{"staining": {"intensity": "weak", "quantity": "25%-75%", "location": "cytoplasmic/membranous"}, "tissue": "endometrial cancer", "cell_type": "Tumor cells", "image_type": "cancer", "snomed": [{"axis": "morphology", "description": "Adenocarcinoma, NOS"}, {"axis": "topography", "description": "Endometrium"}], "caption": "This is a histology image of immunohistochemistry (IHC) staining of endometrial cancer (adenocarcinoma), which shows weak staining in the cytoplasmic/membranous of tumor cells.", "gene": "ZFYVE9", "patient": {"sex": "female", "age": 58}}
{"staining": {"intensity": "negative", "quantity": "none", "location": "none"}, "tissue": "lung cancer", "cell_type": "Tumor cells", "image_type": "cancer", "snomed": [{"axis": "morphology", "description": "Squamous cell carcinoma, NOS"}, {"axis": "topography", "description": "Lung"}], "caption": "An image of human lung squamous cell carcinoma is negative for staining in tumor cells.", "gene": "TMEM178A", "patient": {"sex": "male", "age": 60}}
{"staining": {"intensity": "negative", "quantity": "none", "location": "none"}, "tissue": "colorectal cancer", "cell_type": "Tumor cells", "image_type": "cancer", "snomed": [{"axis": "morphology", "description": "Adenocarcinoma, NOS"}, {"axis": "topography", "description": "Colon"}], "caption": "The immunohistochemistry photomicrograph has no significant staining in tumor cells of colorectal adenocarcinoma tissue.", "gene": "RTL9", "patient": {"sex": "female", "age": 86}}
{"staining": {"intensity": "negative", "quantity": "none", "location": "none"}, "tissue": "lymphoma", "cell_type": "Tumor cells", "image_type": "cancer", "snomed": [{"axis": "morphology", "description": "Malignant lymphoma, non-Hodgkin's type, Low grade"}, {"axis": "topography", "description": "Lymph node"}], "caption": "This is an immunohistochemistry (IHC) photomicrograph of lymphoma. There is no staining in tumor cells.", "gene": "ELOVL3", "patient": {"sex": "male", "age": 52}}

•••••

Please copy exactly the lines from the one that contains "image of human" up to and including the final line of the listing above.

# [OUTPUT OF THE TASK]
{"staining": {"intensity": "negative", "quantity": "none", "location": "none"}, "tissue": "lung cancer", "cell_type": "Tumor cells", "image_type": "cancer", "snomed": [{"axis": "morphology", "description": "Squamous cell carcinoma, NOS"}, {"axis": "topography", "description": "Lung"}], "caption": "An image of human lung squamous cell carcinoma is negative for staining in tumor cells.", "gene": "TMEM178A", "patient": {"sex": "male", "age": 60}}
{"staining": {"intensity": "negative", "quantity": "none", "location": "none"}, "tissue": "colorectal cancer", "cell_type": "Tumor cells", "image_type": "cancer", "snomed": [{"axis": "morphology", "description": "Adenocarcinoma, NOS"}, {"axis": "topography", "description": "Colon"}], "caption": "The immunohistochemistry photomicrograph has no significant staining in tumor cells of colorectal adenocarcinoma tissue.", "gene": "RTL9", "patient": {"sex": "female", "age": 86}}
{"staining": {"intensity": "negative", "quantity": "none", "location": "none"}, "tissue": "lymphoma", "cell_type": "Tumor cells", "image_type": "cancer", "snomed": [{"axis": "morphology", "description": "Malignant lymphoma, non-Hodgkin's type, Low grade"}, {"axis": "topography", "description": "Lymph node"}], "caption": "This is an immunohistochemistry (IHC) photomicrograph of lymphoma. There is no staining in tumor cells.", "gene": "ELOVL3", "patient": {"sex": "male", "age": 52}}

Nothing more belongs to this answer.